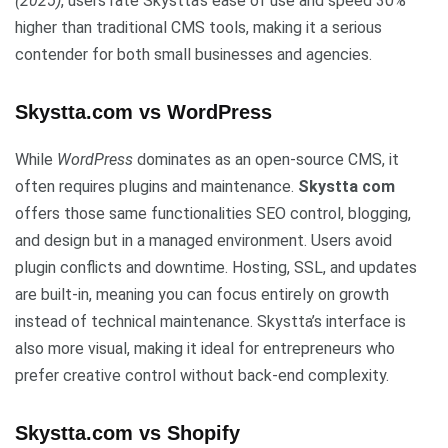
(2025)
, users rate Skystta’s ease of use and speed 30%
higher than traditional CMS tools, making it a serious
contender for both small businesses and agencies.
Skystta.com vs WordPress
While
WordPress
dominates as an open-source CMS, it
often requires plugins and maintenance.
Skystta com
offers those same functionalities SEO control, blogging,
and design but in a managed environment. Users avoid
plugin conflicts and downtime. Hosting, SSL, and updates
are built-in, meaning you can focus entirely on growth
instead of technical maintenance. Skystta’s interface is
also more visual, making it ideal for entrepreneurs who
prefer creative control without back-end complexity.
Skystta.com vs Shopify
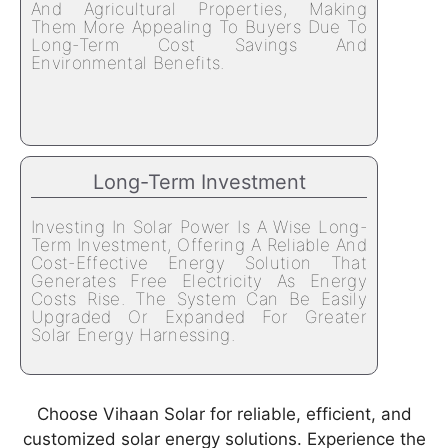
And Agricultural Properties, Making
Them More Appealing To Buyers Due To
Long-Term Cost Savings And
Environmental Benefits.
Long-Term Investment
Investing In Solar Power Is A Wise Long-
Term Investment, Offering A Reliable And
Cost-Effective Energy Solution That
Generates Free Electricity As Energy
Costs Rise. The System Can Be Easily
Upgraded Or Expanded For Greater
Solar Energy Harnessing.
Choose Vihaan Solar for reliable, efficient, and
customized solar energy solutions. Experience the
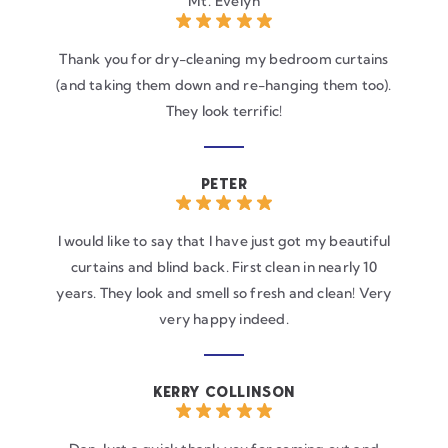
Mt. Evelyn
Thank you for dry-cleaning my bedroom curtains
(and taking them down and re-hanging them too).
They look terrific!
PETER
I would like to say that I have just got my beautiful
curtains and blind back. First clean in nearly 10
years. They look and smell so fresh and clean! Very
very happy indeed.
KERRY COLLINSON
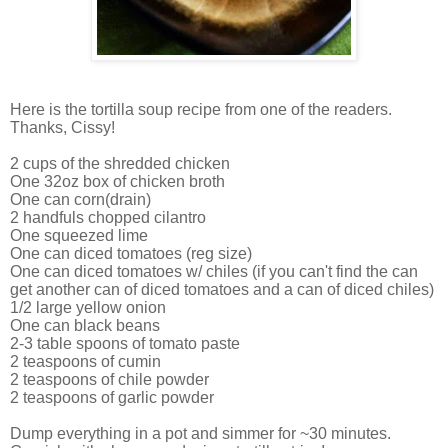
Here is the tortilla soup recipe from one of the readers.
Thanks, Cissy!
2 cups of the shredded chicken
One 32oz box of chicken broth
One can corn(drain)
2 handfuls chopped cilantro
One squeezed lime
One can diced tomatoes (reg size)
One can diced tomatoes w/ chiles (if you can't find the can
get another can of diced tomatoes and a can of diced chiles)
1/2 large yellow onion
One can black beans
2-3 table spoons of tomato paste
2 teaspoons of cumin
2 teaspoons of chile powder
2 teaspoons of garlic powder
Dump everything in a pot and simmer for ~30 minutes.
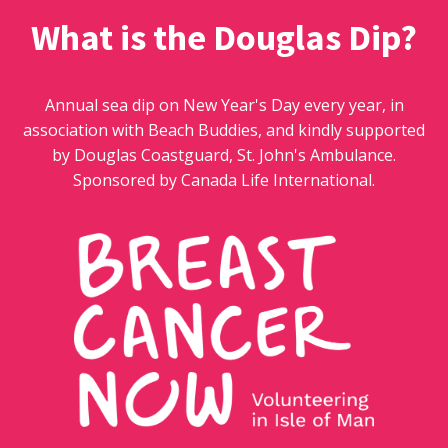
What is the Douglas Dip?
Annual sea dip on New Year's Day every year, in
association with Beach Buddies, and kindly supported
by Douglas Coastguard, St. John's Ambulance.
Sponsored by Canada Life International.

--

EXERCISE GOAL:
Go through the material line by line. Show each line that contains the string "Investment".

REPLY TO THE EXERCISE:
Long-Term Investment
Term Investment, Offering A Reliable And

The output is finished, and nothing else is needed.